Temperature and CO2 concentration measurements in the exhaust stream of a liquid-fueled combustor using dual-pump coherent anti-Stokes Raman scattering (CARS) spectroscopy

Single-shot, dual-pump coherent anti-Stokes Raman scattering (CARS) measurements of N₂ and CO₂ were performed in the exhaust stream of a swirl-stabilized JP-8-fueled combustor under sooting conditions. The combustor is designed to study particulate formation and particle-size distributions for different flame conditions and therefore is operated at near-stoichiometric overall fuel-air ratios. Various jet fuels and additive concentrations were studied. These conditions pose a significant challenge for temperature measurements using standard N₂ CARS due to strong flame emission and absorption of the CARS signal by the C₂ Swan band.
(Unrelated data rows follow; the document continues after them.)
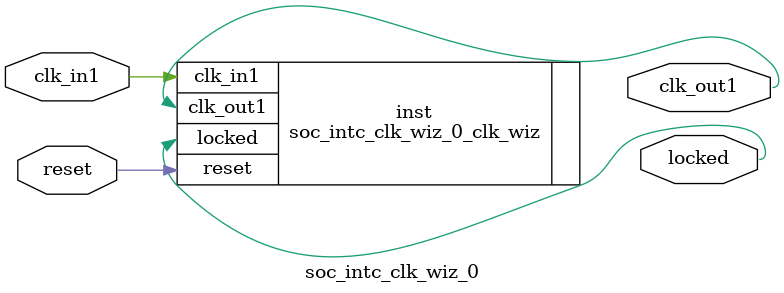
<source format=v>


`timescale 1ps/1ps

(* CORE_GENERATION_INFO = "soc_intc_clk_wiz_0,clk_wiz_v6_0_15_0_0,{component_name=soc_intc_clk_wiz_0,use_phase_alignment=true,use_min_o_jitter=false,use_max_i_jitter=false,use_dyn_phase_shift=false,use_inclk_switchover=false,use_dyn_reconfig=false,enable_axi=0,feedback_source=FDBK_AUTO,PRIMITIVE=MMCM,num_out_clk=1,clkin1_period=10.000,clkin2_period=10.000,use_power_down=false,use_reset=true,use_locked=true,use_inclk_stopped=false,feedback_type=SINGLE,CLOCK_MGR_TYPE=NA,manual_override=false}" *)

module soc_intc_clk_wiz_0 
 (
  // Clock out ports
  output        clk_out1,
  // Status and control signals
  input         reset,
  output        locked,
 // Clock in ports
  input         clk_in1
 );

  soc_intc_clk_wiz_0_clk_wiz inst
  (
  // Clock out ports  
  .clk_out1(clk_out1),
  // Status and control signals               
  .reset(reset), 
  .locked(locked),
 // Clock in ports
  .clk_in1(clk_in1)
  );

endmodule

</source>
With the dual-pump CARS technique employed in this study, the N₂ CARS signal is generated at a wavelength (496 nm) that is not absorbed by C₂, and concentration measurements of CO₂ can be performed. The standard deviations of the single-shot temperature measurements were approximately 3-4% of the mean values for equivalence ratios ranging from 0.4 to 1.1, whereas those of the single-shot CO₂ concentration measurements were between 9 and 20% of the mean values. Previous single-shot temperature and CO₂ concentration measurements using dual-pump CARS in this liquid-fueled combustor were limited to an equivalence ratio of 0.45, with standard deviations in temperature of about 5-6% of the mean value of 1143 K (Lucht et al., AIAA J. 41 (4) (2003) 679-686). The current study demonstrates a significant improvement in the applicability of single-shot CARS temperature and CO₂ concentration measurements to practical, swirl-stabilized combustors under sooting conditions.